_EXERCISE DESCRIPTION_.
Go through the material and return every line that contains the string "Κατερίνης".

_RECORDS FOR THE EXERCISE_.
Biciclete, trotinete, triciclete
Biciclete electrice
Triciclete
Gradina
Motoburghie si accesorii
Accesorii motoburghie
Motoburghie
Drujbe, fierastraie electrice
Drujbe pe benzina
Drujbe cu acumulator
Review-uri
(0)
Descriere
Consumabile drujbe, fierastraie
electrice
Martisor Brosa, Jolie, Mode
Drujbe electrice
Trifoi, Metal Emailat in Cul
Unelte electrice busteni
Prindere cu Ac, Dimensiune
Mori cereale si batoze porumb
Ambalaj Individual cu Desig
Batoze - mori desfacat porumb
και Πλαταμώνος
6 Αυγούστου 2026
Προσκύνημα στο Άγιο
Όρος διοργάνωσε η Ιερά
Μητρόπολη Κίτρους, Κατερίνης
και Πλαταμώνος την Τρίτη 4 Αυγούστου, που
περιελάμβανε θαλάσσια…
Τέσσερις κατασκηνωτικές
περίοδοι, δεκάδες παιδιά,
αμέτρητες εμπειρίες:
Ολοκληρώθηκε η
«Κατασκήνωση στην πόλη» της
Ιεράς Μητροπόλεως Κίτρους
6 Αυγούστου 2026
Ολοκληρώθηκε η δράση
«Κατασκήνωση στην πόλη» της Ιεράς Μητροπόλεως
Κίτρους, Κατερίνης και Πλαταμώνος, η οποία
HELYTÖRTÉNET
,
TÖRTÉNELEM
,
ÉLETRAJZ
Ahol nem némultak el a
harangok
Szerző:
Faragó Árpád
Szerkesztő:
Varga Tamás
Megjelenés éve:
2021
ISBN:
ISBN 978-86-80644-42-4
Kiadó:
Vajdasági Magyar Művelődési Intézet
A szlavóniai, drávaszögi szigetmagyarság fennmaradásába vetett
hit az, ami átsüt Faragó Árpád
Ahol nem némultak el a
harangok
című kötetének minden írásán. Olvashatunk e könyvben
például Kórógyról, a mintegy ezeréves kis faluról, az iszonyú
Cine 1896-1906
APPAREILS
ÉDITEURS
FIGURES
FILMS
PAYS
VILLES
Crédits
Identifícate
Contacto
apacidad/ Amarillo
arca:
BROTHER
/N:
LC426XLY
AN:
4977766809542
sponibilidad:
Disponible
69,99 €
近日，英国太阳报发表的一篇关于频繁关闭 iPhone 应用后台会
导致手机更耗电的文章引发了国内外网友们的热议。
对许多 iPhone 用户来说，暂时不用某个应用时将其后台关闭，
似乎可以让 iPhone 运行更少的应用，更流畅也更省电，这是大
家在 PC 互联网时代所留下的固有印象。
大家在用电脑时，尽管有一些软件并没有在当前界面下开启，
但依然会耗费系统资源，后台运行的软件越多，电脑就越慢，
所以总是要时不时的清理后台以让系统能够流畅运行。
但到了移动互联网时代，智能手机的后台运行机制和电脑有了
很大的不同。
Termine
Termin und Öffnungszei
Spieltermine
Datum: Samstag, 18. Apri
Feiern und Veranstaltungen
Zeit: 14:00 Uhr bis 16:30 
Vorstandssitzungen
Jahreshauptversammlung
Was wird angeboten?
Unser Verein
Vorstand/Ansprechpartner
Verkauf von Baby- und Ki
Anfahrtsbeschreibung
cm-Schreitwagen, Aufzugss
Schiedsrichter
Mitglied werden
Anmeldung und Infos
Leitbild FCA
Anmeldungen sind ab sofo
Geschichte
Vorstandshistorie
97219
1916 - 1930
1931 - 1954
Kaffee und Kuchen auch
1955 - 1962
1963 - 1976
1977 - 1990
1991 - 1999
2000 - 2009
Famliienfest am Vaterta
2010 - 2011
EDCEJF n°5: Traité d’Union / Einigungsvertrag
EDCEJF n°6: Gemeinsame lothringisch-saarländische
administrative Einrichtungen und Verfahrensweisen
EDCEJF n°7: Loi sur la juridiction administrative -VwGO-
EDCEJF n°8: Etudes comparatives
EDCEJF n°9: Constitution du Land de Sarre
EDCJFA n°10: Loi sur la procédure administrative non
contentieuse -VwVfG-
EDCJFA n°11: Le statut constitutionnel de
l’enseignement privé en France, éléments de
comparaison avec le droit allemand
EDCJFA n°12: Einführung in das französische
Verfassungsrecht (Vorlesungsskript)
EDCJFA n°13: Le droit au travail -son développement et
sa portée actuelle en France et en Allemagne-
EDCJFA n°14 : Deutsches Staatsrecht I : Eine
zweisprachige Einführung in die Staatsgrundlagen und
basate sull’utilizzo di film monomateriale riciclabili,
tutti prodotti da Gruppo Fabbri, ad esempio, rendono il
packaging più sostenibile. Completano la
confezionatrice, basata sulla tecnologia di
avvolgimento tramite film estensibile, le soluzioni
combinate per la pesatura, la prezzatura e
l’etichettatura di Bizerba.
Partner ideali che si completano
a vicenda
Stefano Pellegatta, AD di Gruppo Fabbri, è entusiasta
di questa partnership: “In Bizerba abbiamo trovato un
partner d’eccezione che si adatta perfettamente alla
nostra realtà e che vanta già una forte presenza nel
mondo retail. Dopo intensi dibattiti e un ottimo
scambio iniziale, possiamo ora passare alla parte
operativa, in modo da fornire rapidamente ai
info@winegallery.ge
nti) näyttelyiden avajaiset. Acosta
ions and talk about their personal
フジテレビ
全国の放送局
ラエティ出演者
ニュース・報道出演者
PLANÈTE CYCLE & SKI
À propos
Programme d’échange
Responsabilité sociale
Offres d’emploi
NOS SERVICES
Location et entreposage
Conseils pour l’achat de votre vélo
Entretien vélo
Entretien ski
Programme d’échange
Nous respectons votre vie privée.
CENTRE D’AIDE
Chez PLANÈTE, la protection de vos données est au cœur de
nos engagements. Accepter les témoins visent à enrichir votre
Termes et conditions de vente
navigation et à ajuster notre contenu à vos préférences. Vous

_RESULT OF THIS EXERCISE_.
Μητρόπολη Κίτρους, Κατερίνης
Κίτρους, Κατερίνης και Πλαταμώνος, η οποία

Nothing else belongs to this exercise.